La loi santé rebat les cartes des cliniques, leurs tarifs et missions

La loi santé rebat les cartes des cliniques, leurs tarifs et missions©Jean-Sebastien Evrard

publié le 25 janvier 2015 à 17h01

Des stéthoscopes dans une unité de soins intensifs dans un hôpital en France

La future loi santé rebat le jeu des missions de l'hôpital, provoquant l'ire du privé qui redoute d'être exclu du nouveau dispositif et compte se faire entendre au cours des prochaines semaines.

Patrons de cliniques, médecins et même l'Ordre sont invités lundi au ministère pour débattre du sujet et de la sensible question des dépassements d'honoraires.

Depuis 2009, le service public a été fragmenté en 14 missions, qui comprennent les urgences, la permanence des soins, les soins palliatifs, l'enseignement, la recherche, ou la psychiatrie.

Tout établissement, quel que soit son statut, peut actuellement y participer, à la carte ou dans son ensemble, et toucher des dotations financières spécifiques versées notamment au titre des missions d'intérêt général et d'aide à la contractualisation (6,13 milliards d'euros en 2014). Les patients accueillis dans ce cadre bénéficient de la garantie d'une prise en charge 24 h/24 et ce, aux tarifs fixés par la Sécurité sociale.

Dans son projet de loi, la ministre Marisol Touraine apporte une condition: pour qu'un établissement entre dans ce service public hospitalier, aucun de ses médecins ne devra pratiquer de dépassement d'honoraire.

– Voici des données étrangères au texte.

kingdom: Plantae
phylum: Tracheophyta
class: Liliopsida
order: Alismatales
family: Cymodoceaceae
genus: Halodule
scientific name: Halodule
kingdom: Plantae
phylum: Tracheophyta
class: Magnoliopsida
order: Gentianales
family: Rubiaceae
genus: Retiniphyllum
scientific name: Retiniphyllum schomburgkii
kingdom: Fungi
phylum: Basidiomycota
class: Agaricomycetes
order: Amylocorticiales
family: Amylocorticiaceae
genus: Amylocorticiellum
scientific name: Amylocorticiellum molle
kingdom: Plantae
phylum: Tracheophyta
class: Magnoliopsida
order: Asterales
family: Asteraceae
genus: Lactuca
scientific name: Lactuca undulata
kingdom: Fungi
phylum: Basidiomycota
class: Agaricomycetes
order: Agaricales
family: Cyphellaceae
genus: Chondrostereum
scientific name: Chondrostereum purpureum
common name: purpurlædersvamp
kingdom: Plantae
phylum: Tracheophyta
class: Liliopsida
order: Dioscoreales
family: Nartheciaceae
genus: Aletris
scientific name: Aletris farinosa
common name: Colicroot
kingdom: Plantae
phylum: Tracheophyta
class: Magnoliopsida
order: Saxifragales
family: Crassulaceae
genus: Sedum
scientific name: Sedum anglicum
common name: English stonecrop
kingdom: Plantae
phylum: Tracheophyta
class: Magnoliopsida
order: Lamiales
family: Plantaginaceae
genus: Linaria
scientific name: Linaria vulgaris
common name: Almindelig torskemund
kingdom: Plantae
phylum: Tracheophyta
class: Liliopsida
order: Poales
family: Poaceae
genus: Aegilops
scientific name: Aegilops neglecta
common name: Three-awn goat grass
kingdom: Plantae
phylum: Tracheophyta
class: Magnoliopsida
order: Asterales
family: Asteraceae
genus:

Cet article fait bondir les patrons de cliniques qui ont menacé fin 2014 d'une grève illimitée. Le problème se pose principalement pour les activités de chirurgie et obstétrique du privé, la majorité des praticiens pratiquant des tarifs libres, analyse la fédération de l'hospitalisation privée (FHP).

Déjà engagée sur plusieurs fronts, entre urgentistes et médecins, Mme Touraine avait lâché du lest fin décembre, acceptant de "travailler à des dérogations limitées" sur le service public hospitalier. Ce service "n'est pas réservé à une catégorie d'établissements mais à tout établissement qui s'engage au respect d'un bloc d'obligations, qui porte sur l'accessibilité financière, la permanence et l'égalité d'accès aux soins", écrivait-elle alors à la FHP.

Mais "la notion ne peut être diluée" et "le critère de dépassement d'honoraires est un critère distinctif", insistait-elle.

Un groupe de travail doit se réunir lundi à 17H00 pour débattre entre autres des dépassements d'honoraires, cheval de bataille de Mme Touraine. Ils représentent environ 68 millions d'euros dans le public, 756 millions dans le privé.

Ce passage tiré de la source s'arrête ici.